Usually when dealing with an unsupervised learning problem, its difficult to get a good measure of how well the model performed. For this project, we will use data from the UCI archive based off of red and white wines (this is a very commonly used data set in ML).
We will then add a label to the a combined data set, we'll bring this label back later to see how well we can cluster the wine into groups.
Download the two data csv files from the UCI repository (or just use the downloaded csv files).
Use read.csv to open both data sets and set them as df1 and df2. Pay attention to what the separator (sep) is.
Now add a label column to both df1 and df2 indicating a label 'red' or 'white'.
Check the head of df1 and df2.
Combine df1 and df2 into a single data frame called wine.
str(wine)
Let's explore the data a bit and practice our ggplot2 skills!
Create a Histogram of residual sugar from the wine data. Color by red and white wines.
Create a Histogram of citric.acid from the wine data.

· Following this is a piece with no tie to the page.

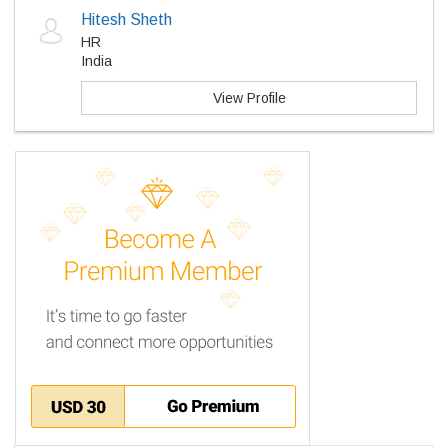
Hitesh Sheth
HR
India
View Profile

Color by red and white wines.
Create a Histogram of alcohol from the wine data. Color by red and white wines.
Create a scatterplot of residual.sugar versus citric.acid, color by red and white wine.
Create a scatterplot of volatile.acidity versus residual.sugar, color by red and white wine.
Feel free to explore the data as you see fit, we'll go ahead and move on!
Grab the wine data without the label and call it clus.data
Check the head of clus.data
Call the kmeans function on clus.data and assign the results to wine.cluster.
Print out the wine.cluster Cluster Means and explore the information.
You usually won't have the luxury of labeled data with KMeans, but let's go ahead and see how we did!
Use the table() function to compare your cluster results to the real results. Which is easier to correctly group, red or white wines?